A1 Capital’in 9 Mayıs tarihli günlük bültenine göre, küresel piyasalarda toparlanma çabaları görülse de ekonomik belirsizlikler yatırımcıların temkinli hareket etmesine neden oluyor. Bültende, son günlerde açıklanan veriler ve merkez bankası kararlarının piyasalar üzerindeki etkilerine dikkat çekiliyor.
Bültene göre, ABD ile İngiltere arasında duyurulan sınırlı ticaret anlaşması olumlu bir adım olarak değerlendirilse de küresel ekonomideki genel belirsizliği ortadan kaldırmakta yetersiz kalıyor. ABD Başkanı Trump ve İngiltere Başbakanı Starmer’ın imzaladığı bu anlaşmanın piyasalar üzerinde kısa vadeli bir rahatlama yarattığı ifade ediliyor.
Ticaret anlaşmasına temkinli iyimserlik
Anlaşma kapsamında İngiltere çelik ve alüminyum ihracatında gümrük tarifelerinin kaldırılması ve otomotiv sektöründe sınırlı bir kota tanınması öne çıkarken, A1 Capital analistleri bu gelişmenin küresel ticaret dengeleri üzerindeki etkisinin sınırlı kalacağını öngörüyor.
Özellikle ABD’nin, Çin’e yönelik baskısını artırma hedefiyle bu anlaşmaları stratejik olarak kullandığı vurgulanırken, İngiltere’nin gıda standartlarında geri adım atmaması ve dijital hizmet vergilerini sürdürmesi gibi maddelerin de dikkat çektiği belirtiliyor.
BoE faiz indirimi ve altın piyasasında hareketlilik
A1 Capital, İngiltere Merkez Bankası’nın (BoE) faiz oranlarını 0,25 puan indirerek %4,25’e çekme kararını, ekonomideki yavaşlamaya verilen bir yanıt olarak yorumladı. Ancak kararın, politika yapıcılar arasında ciddi fikir ayrılıklarına neden olduğu ve bu durumun gelecekteki para politikası sinyallerini belirsizleştirdiği ifade edildi.
Bültende ayrıca, Dünya Altın Konseyi’nin verilerine dayanarak, Nisan ayında altın ETF'lerine yapılan güçlü girişlerin piyasalardaki güvenli liman arayışının devam ettiğine işaret ettiği belirtildi.
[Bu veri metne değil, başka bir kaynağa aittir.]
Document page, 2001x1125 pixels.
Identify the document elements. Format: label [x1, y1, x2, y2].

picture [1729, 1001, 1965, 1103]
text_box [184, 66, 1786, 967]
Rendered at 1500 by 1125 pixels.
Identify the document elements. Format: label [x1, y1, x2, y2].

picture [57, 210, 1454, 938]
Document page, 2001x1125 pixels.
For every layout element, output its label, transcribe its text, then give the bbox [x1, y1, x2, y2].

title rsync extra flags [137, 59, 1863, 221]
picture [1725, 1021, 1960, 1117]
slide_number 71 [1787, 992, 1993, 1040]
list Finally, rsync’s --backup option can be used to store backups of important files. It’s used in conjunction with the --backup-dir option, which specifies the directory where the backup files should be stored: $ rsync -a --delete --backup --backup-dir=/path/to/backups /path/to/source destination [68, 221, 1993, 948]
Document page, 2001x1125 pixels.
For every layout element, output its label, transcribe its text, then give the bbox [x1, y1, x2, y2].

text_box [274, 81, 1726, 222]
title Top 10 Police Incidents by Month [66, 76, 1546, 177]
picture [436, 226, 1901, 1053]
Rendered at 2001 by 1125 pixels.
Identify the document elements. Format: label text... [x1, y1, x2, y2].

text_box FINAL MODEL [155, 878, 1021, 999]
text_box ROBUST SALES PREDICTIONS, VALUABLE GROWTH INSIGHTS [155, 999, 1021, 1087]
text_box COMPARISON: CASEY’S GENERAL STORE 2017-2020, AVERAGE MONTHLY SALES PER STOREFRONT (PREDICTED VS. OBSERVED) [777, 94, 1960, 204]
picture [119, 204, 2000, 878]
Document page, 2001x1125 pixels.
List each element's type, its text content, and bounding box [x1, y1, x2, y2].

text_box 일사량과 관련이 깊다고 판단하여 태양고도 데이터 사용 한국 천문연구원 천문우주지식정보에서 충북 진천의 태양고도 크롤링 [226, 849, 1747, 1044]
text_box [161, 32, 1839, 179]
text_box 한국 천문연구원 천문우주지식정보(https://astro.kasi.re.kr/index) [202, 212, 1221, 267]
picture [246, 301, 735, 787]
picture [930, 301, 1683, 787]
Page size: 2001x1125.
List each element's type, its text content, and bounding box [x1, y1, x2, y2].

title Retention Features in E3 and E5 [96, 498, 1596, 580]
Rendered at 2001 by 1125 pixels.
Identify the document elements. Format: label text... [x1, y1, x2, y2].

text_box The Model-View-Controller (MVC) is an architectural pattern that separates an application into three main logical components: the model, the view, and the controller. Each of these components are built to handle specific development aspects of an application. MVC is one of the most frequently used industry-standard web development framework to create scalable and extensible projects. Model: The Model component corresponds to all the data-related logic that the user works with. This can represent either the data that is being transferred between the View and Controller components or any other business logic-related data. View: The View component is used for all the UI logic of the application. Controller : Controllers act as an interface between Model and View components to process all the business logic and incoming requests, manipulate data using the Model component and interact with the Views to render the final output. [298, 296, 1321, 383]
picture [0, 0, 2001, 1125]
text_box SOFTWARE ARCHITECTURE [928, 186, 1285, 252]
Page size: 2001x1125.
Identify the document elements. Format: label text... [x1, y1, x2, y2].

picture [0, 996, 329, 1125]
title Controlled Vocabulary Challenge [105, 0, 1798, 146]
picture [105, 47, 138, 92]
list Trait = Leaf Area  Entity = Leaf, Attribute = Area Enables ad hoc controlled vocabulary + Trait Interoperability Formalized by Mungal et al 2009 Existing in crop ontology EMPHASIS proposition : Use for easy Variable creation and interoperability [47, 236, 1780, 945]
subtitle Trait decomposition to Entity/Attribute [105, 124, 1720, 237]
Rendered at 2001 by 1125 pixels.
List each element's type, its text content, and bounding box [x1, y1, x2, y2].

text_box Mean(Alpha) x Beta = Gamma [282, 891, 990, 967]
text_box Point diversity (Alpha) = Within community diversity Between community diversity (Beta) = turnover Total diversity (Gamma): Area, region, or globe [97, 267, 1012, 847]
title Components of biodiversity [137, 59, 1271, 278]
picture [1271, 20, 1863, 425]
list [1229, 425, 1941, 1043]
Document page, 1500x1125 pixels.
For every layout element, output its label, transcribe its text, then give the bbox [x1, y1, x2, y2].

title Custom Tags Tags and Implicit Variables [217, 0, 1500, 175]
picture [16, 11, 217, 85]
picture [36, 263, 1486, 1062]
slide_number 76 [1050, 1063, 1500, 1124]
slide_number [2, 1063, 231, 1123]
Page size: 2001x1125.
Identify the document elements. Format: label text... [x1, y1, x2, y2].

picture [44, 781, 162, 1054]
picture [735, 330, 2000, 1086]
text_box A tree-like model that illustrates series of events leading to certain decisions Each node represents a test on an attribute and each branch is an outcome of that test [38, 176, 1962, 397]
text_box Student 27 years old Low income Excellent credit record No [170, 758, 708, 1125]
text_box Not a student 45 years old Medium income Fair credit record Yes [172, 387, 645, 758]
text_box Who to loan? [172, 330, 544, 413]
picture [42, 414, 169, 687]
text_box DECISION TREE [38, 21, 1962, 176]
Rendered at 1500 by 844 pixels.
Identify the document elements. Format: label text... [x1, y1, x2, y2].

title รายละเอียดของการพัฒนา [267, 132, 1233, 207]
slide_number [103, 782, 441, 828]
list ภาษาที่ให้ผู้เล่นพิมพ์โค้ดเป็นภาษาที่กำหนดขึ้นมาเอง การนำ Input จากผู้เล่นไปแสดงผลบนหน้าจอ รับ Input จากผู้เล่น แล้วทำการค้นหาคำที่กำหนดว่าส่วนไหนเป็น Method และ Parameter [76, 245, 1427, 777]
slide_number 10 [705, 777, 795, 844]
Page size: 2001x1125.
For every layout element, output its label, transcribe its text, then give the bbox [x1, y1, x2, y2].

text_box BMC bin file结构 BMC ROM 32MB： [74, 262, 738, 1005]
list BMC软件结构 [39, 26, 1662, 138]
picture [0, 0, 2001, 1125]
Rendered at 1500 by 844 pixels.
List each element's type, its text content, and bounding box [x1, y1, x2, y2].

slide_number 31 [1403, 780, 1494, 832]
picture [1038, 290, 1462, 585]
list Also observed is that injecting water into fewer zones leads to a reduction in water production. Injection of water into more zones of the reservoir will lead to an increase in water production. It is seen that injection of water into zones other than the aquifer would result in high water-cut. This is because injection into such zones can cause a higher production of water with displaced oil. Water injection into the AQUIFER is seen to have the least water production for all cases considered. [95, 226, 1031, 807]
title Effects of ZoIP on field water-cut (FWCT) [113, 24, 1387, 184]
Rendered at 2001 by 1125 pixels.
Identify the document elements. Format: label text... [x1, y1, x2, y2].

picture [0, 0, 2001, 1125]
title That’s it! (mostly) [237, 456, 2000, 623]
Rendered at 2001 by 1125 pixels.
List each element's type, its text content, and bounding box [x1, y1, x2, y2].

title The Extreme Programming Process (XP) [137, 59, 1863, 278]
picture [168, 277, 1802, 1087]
Çin’in bu harekete öncülük etmesi, ABD ile yaşanan ticaret gerilimlerinin etkisinin sürdüğünü gösteriyor.
Enerji fiyatları ve merkez bankalarının eli rahatlıyor
A1 Capital, enerji fiyatlarındaki düşüşün özellikle Avrupa’da dezenflasyonist bir etki yarattığını, bunun da Avrupa Merkez Bankası (ECB) ve ABD Merkez Bankası’nın (Fed) faiz indirimi için manevra alanını artırabileceğini ifade etti.
Yatırımcıların küresel görünümdeki karmaşık tabloya rağmen, merkez bankalarının olası destek hamlelerini göz önünde bulundurarak hareket ettiği vurgulandı. Özellikle jeopolitik riskler, ticaret politikaları ve merkez bankası kararları piyasa yönü açısından belirleyici olacak.